I suppose, since the bots don’t actually visit the site and fill in the form, they just submit the right data directly to the right URL, whether it’s “browsable” or not, it doesn’t even really matter if your site is set up to reject registrations. Still, it’s a bit dismaying that WordPress is processing those registrations even with registration turned off. Apparently it stops at making the registration page inaccessible via links; it doesn’t actually turn off the code that processes registrations. Boo. Perhaps that should be my next plugin: “Stop All Registrations 4 Realz.”

But maybe I won’t call it that.

New WordPress plugin: RegisTrap

<em>Regis</em> Trap? Not quite.

Regis Trap? Not quite.

As I have trumpeted from the hilltops on many an occasion, I have happily been using WordPress to power this site going on two years now.

Mostly happily, anyway. There are a few things that don’t sit right with me, most prominently the persistence of spambot registrations, with little (good) help so far from the plugin development community.

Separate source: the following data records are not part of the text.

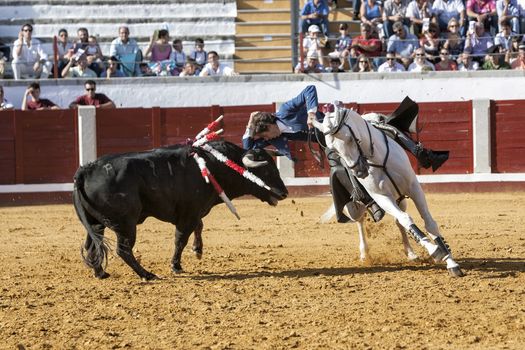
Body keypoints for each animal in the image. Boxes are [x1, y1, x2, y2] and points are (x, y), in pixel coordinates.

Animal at [73, 141, 286, 280]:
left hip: (96, 223)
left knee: (92, 245)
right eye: (266, 171)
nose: (284, 192)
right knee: (123, 249)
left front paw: (197, 250)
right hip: (126, 224)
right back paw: (147, 275)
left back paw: (101, 273)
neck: (214, 164)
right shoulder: (188, 214)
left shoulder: (194, 211)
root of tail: (86, 170)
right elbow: (181, 238)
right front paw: (176, 265)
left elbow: (199, 227)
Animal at [312, 106, 462, 276]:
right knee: (360, 221)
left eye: (349, 138)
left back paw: (411, 253)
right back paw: (365, 254)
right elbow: (406, 219)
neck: (375, 158)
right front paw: (435, 251)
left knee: (398, 221)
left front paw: (450, 261)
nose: (359, 172)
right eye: (333, 149)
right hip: (354, 208)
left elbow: (429, 223)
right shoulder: (382, 197)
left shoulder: (413, 187)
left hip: (400, 199)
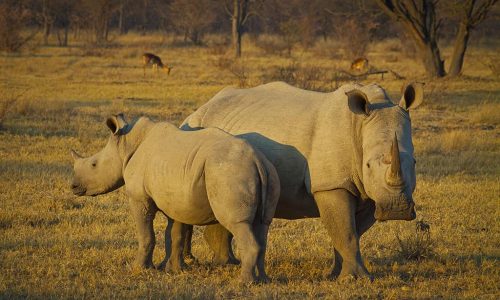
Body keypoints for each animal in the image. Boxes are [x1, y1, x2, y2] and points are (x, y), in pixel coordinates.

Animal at [69, 113, 282, 282]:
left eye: (94, 165)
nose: (73, 186)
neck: (127, 144)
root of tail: (257, 160)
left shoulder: (139, 198)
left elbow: (146, 234)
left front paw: (139, 268)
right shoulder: (177, 198)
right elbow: (175, 234)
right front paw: (173, 269)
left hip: (229, 173)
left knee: (237, 223)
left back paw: (244, 282)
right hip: (267, 173)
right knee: (262, 224)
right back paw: (263, 280)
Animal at [178, 81, 424, 278]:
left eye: (414, 162)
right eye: (369, 165)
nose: (396, 209)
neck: (360, 125)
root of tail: (202, 107)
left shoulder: (371, 194)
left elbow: (350, 233)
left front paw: (336, 275)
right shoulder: (331, 185)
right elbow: (346, 233)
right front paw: (356, 278)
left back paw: (228, 264)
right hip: (195, 131)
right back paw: (194, 264)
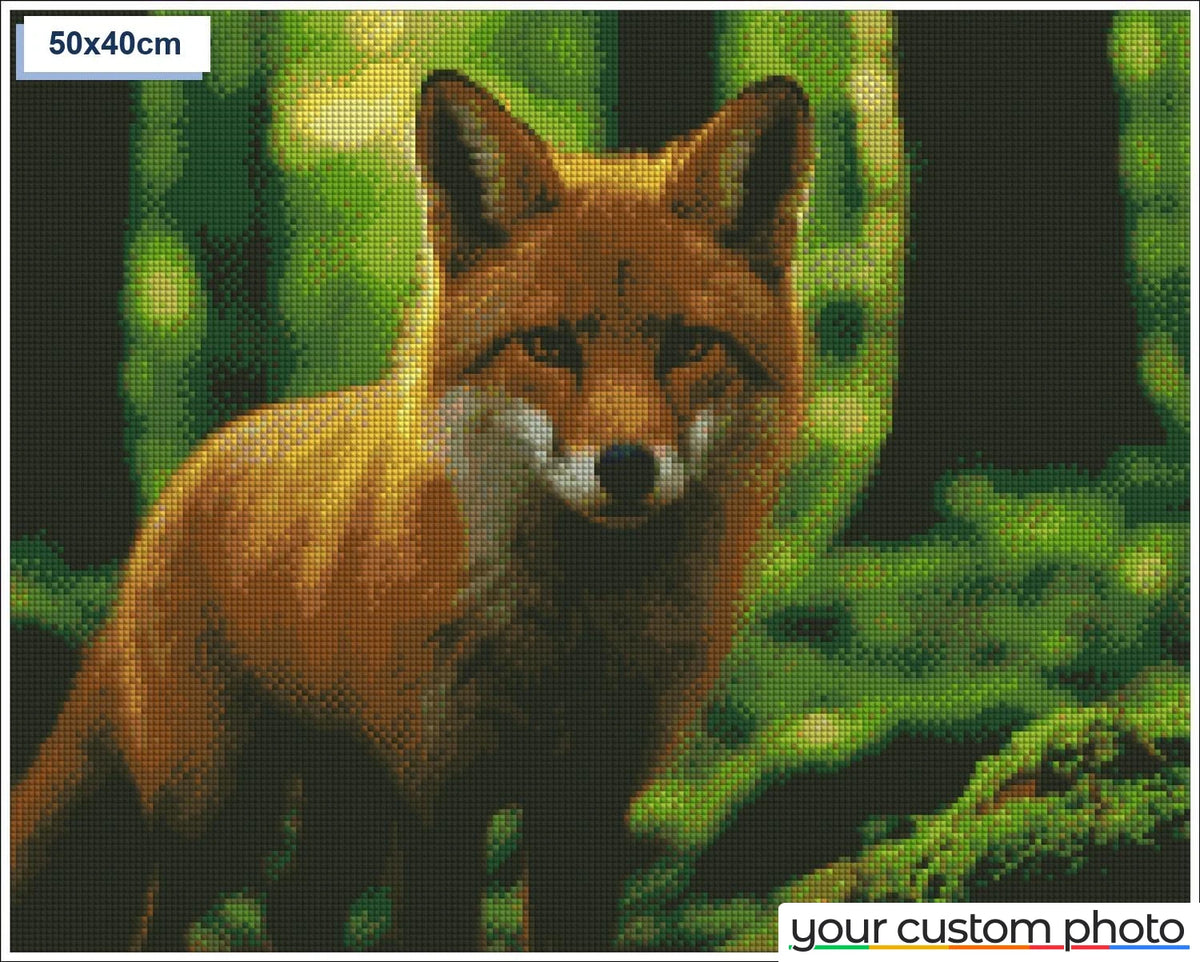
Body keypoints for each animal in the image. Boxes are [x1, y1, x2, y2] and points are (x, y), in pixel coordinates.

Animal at [11, 70, 813, 951]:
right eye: (549, 346)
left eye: (688, 347)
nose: (628, 468)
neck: (572, 631)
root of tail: (195, 467)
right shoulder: (438, 798)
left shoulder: (588, 802)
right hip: (219, 813)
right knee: (166, 917)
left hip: (344, 810)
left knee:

What are spambot registrations, you ask? Well, blogs tend to have two doors that are open to spambots: comment forms and registration forms. Comment forms are certainly more common (since just about every blog accepts comments but most probably do not accept new user registrations), and much has been done to deal with the problem of comment spam. Most notably there is WordPress founder Matt Mullenweg’s own excellent comment spam blocking plugin, Akismet. But no comparable plugin exists for the WordPress registration form, and despite many requests from the community, Akismet has not yet been adapted for this purpose. Probably since registration spam is so far only a nuisance (albeit a potentially large one for the site administrator), it has not gotten the same kind of attention.

I did manage to find a few plugins to block registration spam, but most were half-baked, and the one I did end up using for a while, which clearly has been given a lot of attention by its developer, just seemed to be overkill to me. And while it did work to prevent spam registrations for the month or so that I used it, it also prevented my legitimate, registered users from logging in!

So a few days ago I turned it off, and within hours I was receiving spam registrations again. That’s when I decided to build my own spambot registration blocking plugin for WordPress: RegisTrap. The focus is on absolute simplicity: there are no visible changes to the registration form for users, and there’s no configuration for the site admin… just upload it, activate it, and you’re done.

I’ll admit mine is probably half-baked as well, but it’s only at version 0.3 so far. I may eventually need to add an administrative tool to allow the site owner to make changes if bots start to adapt to the default settings — I don’t really know how smart bots are. But I do know that I’ve had RegisTrap running on my own site for a couple of days now, definitely long enough to be able to determine whether or not it’s working, and since I installed it there has not been a single spambot registration on my site.

If you run a WordPress site, give RegisTrap a try!